So back to the main question.
 
Libertarians are for voluntary action, always. It is because we are for society—a vibrant, active society—that we resist the expansion of state power.
 
It is because we are for giving people a chance to reach their full potential that we doubt the motives and effectiveness of government. Political coercion corrupts the human spirit; political leaders tell us they take our wealth for our own good, and political processes straitjacket independent thought—the essence of liberty.
 
We are for individuals, working together in complex, interconnected organizations they have designed in their efforts to solve problems. 
 
We are for liberty, for celebrating the infinite and infinitely varied capacities of the human mind. Libertarians are for a limitless sense of the possible, for the idea that for a society of truly free and responsible citizens, nothing is impossible. 
 
We are for a libertarian society, where a couple wakes up, in their own home, on land that they control, on property that they can defend with the help of their neighbors. This couple formed a bond, by mutual consent, without needing the license or endorsement of any outside agency. They send their children to schools that they have chosen, whose curriculum they endorse. When they go out to their cars, they don’t take an I.D. It’s no one’s business who they are, or where they are, so long as they initiate no violence and break no laws. They work in jobs they have trained for, and they enjoy the full fruits of that labor.
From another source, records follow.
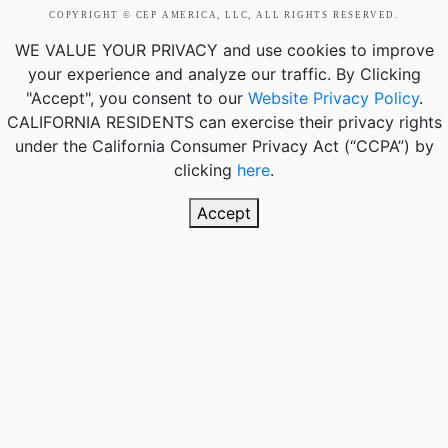
COPYRIGHT © CEP AMERICA, LLC, ALL RIGHTS RESERVED.
WE VALUE YOUR PRIVACY
and use cookies to improve
your experience and analyze our traffic. By Clicking
"Accept", you consent to our
Website Privacy Policy
.
CALIFORNIA RESIDENTS
can exercise their privacy rights
under the California Consumer Privacy Act (“CCPA”) by
clicking
here
.
Accept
They contribute to charities or work for causes they believe in, and they are not forced at gunpoint to support causes they loathe.
 
What do these schools, these jobs, these causes, look like? What will people do? I have no clue. Each person will come up with a plan and try to carry it out, given his or her own goals, abilities, and vision of joy. Isn’t it arrogant to think that I could know what people will seek? Wouldn’t it be despotic to think that I have to know before people are allowed to try?
 
We are for each American. We are for families. And we are for groups of people working together to solve problems, serving their consciences and their own goals. We are for responsibility, and choices, not because people need to be more selfish but because they need to feel they have the power to act and the compass to achieve. 
 
Only our movement can give America back the most sacred bequest—liberty.